• _TASK ITEM_
Please produce an exact transcription of the lines from the one containing "27: (239, 177, 2.23)" through the last line of the entries, leaving out every picture.

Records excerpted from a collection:
-------------------------

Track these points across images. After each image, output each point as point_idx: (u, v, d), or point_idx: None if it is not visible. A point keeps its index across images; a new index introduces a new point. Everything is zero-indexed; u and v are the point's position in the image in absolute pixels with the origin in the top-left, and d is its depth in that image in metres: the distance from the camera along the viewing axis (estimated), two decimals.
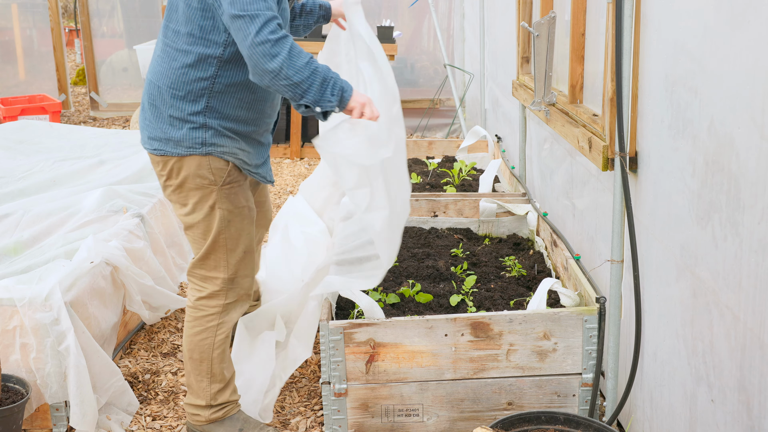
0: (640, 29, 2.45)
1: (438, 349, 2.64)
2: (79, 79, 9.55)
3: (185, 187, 2.57)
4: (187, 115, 2.49)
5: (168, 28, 2.52)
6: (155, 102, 2.54)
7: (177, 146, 2.52)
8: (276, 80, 2.28)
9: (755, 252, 1.78)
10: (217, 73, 2.47)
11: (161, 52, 2.54)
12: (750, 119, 1.77)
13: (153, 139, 2.56)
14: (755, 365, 1.82)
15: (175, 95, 2.49)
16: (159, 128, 2.54)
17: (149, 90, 2.56)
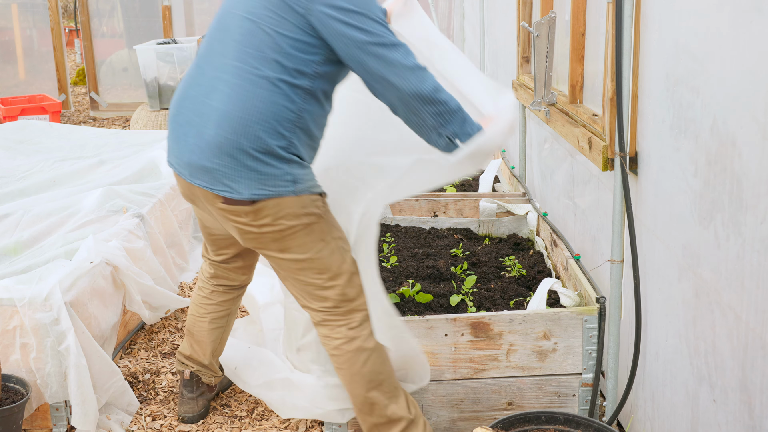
0: (640, 29, 2.44)
1: (438, 349, 2.64)
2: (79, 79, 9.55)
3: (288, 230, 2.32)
4: (276, 149, 2.23)
5: (245, 53, 2.24)
6: (236, 138, 2.22)
7: (274, 186, 2.24)
8: (426, 104, 2.22)
9: (757, 252, 1.78)
10: (303, 106, 2.26)
11: (237, 79, 2.24)
12: (752, 119, 1.77)
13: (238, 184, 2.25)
14: (757, 365, 1.82)
15: (264, 129, 2.22)
16: (246, 168, 2.24)
17: (227, 125, 2.23)
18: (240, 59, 2.24)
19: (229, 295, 2.85)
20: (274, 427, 2.88)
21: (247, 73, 2.23)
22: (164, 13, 7.62)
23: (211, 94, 2.27)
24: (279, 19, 2.21)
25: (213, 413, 2.97)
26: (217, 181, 2.26)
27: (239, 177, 2.23)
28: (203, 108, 2.28)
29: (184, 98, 2.36)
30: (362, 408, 2.49)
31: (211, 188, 2.27)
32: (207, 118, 2.26)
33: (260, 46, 2.22)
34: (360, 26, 2.19)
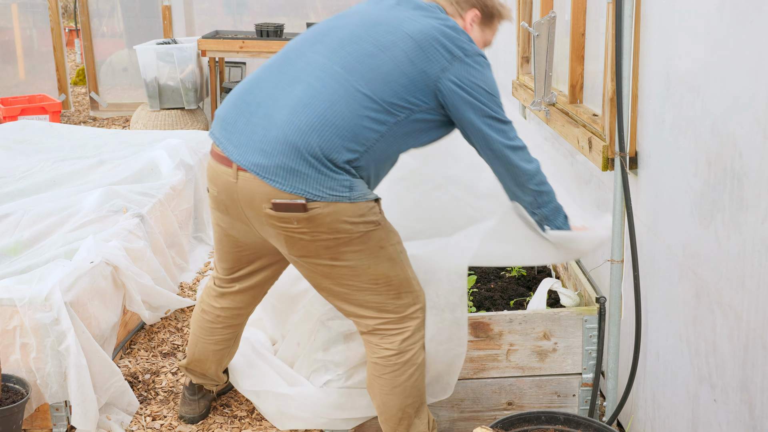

-------------------------

• _ANSWER TO THIS PROBLEM_
27: (239, 177, 2.23)
28: (203, 108, 2.28)
29: (184, 98, 2.36)
30: (362, 408, 2.49)
31: (211, 188, 2.27)
32: (207, 118, 2.26)
33: (260, 46, 2.22)
34: (360, 26, 2.19)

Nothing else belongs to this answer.